SSDs: SAS/SATA vs. NVMe
SAS/SATA were originally designed for HDDs and have limited the SSD transfer rate. For instance, SATA III, a common interface for current SSDs, has a maximum data-transfer rate of 600 MB/s. SSDs have far more in common with fast system memory than with the slow hard drives they emulate. It was simply more convenient to use the existing PC storage infrastructure, putting SSDs on relatively slow (compared to memory) SATA and SAS. For a long time, this was fine as it took a while for SSDs to ramp up in speed. Those days are long gone.
The future of storage lies with direct connection to the CPU's host bus also known as PCIe. New PCIe SSD uses non-volatile memory (NVMe), which was designed for flash and new memory technologies. These drives offer significant performance improvements and come in sizes to support large data center workloads. NVMe SSDs talk directly to your applications via the PCIe bus, boosting I/O and reducing latency to scale performance in line with your processing requirements. The performance of NVMe SSDs can outperform the SAS/SATA SSDs by six times.
SSD Performance Report
A performance report was done comparing a legacy server with spinning HDDs to a new server with standard SATA SSDs and the same server with NVMe SSDs.

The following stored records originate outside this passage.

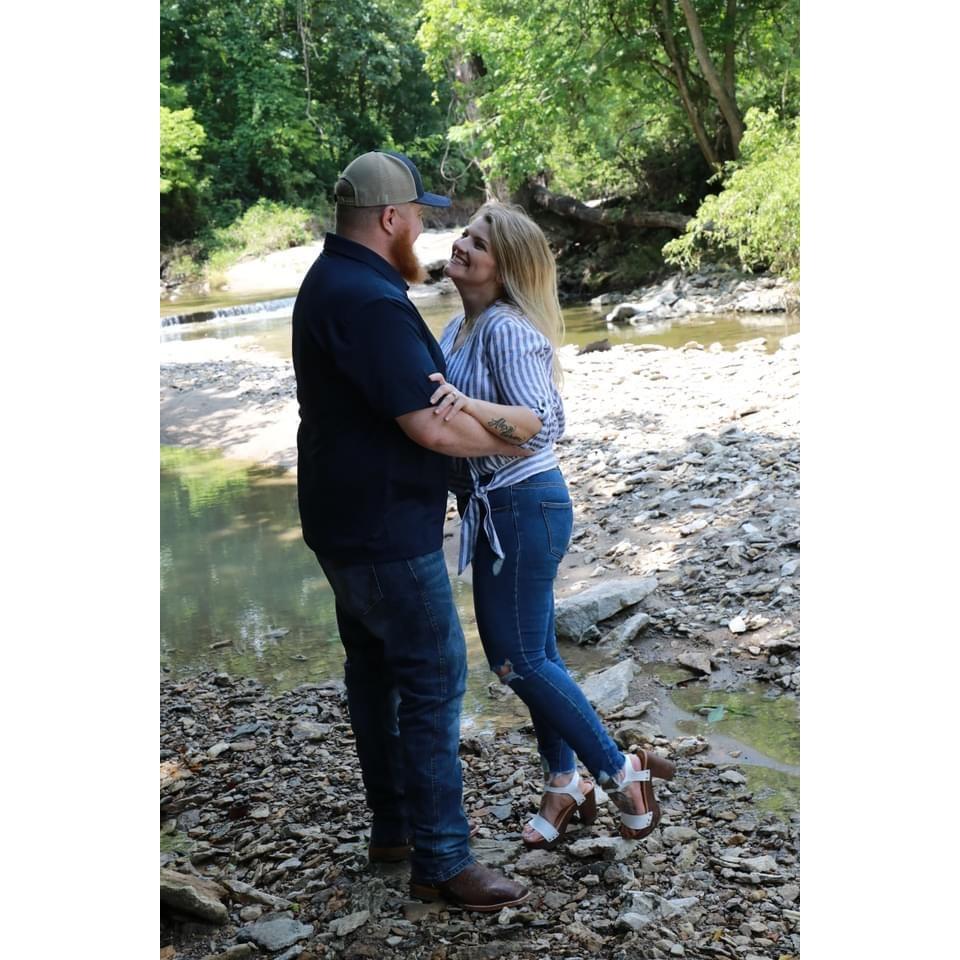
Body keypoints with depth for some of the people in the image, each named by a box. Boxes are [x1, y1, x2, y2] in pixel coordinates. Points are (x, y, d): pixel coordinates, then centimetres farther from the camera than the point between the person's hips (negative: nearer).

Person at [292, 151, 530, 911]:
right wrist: (504, 443, -11)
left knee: (376, 668, 18)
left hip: (350, 519, 11)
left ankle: (394, 824, 31)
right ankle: (441, 860, 7)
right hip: (385, 528, -11)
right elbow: (430, 426, -26)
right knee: (434, 680, -3)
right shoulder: (371, 302, -24)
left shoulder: (333, 281, 10)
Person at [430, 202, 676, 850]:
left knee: (518, 658, -2)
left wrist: (469, 405, -39)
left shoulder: (506, 328, -18)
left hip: (524, 507, -9)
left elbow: (543, 422, -26)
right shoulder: (462, 326, 9)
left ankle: (618, 771, 13)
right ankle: (566, 785, 30)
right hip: (499, 507, 9)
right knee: (535, 654, 16)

Using SATA SSDs the new server was able to perform the work of two of the legacy servers. After upgrading the server to NVMe SSDs, it was able to perform the work of four of the legacy servers.
|Hard-Disk Drive (HDD)||Solid-State Drive (SSD)|
|Rotating platters and mechanical arms, comparatively fragile construction||No moving parts, more rugged construction|
|High energy consumption||Low energy consumption|
|Increased file fragmentation = decreased performance||Fragmentation not an issue = results in consistent performance|
|Drive spin-up time and mechanical arm movement = comparatively slow response and performance||No drive spin-up time, no mechanical arm movement, minimal latency = fast response and performance|
|SAS / SATA||SAS / SATA and NVMe|
Lenovo SSD Categories:
- Enterprise Capacity SSDs – Highest capacity 2.5-inch SSD on the market delivering the performance and benefits of SAS at near-SATA prices. Engineered to deliver efficient performance for enterprise needs, especially read-intensive data center application workloads.
- Enterprise Value SSDs – Provides both performance and endurance in a cost-efficient design. Engineered to deliver efficient performance for enterprise needs, especially read-intensive data center application workloads.
- Enterprise SSDs – Provides low latency and high-performance solid-state storage options for variety of workloads from write-intensive data center workloads such as database, HPC, virtualization and big data to day-to-day operational tasks.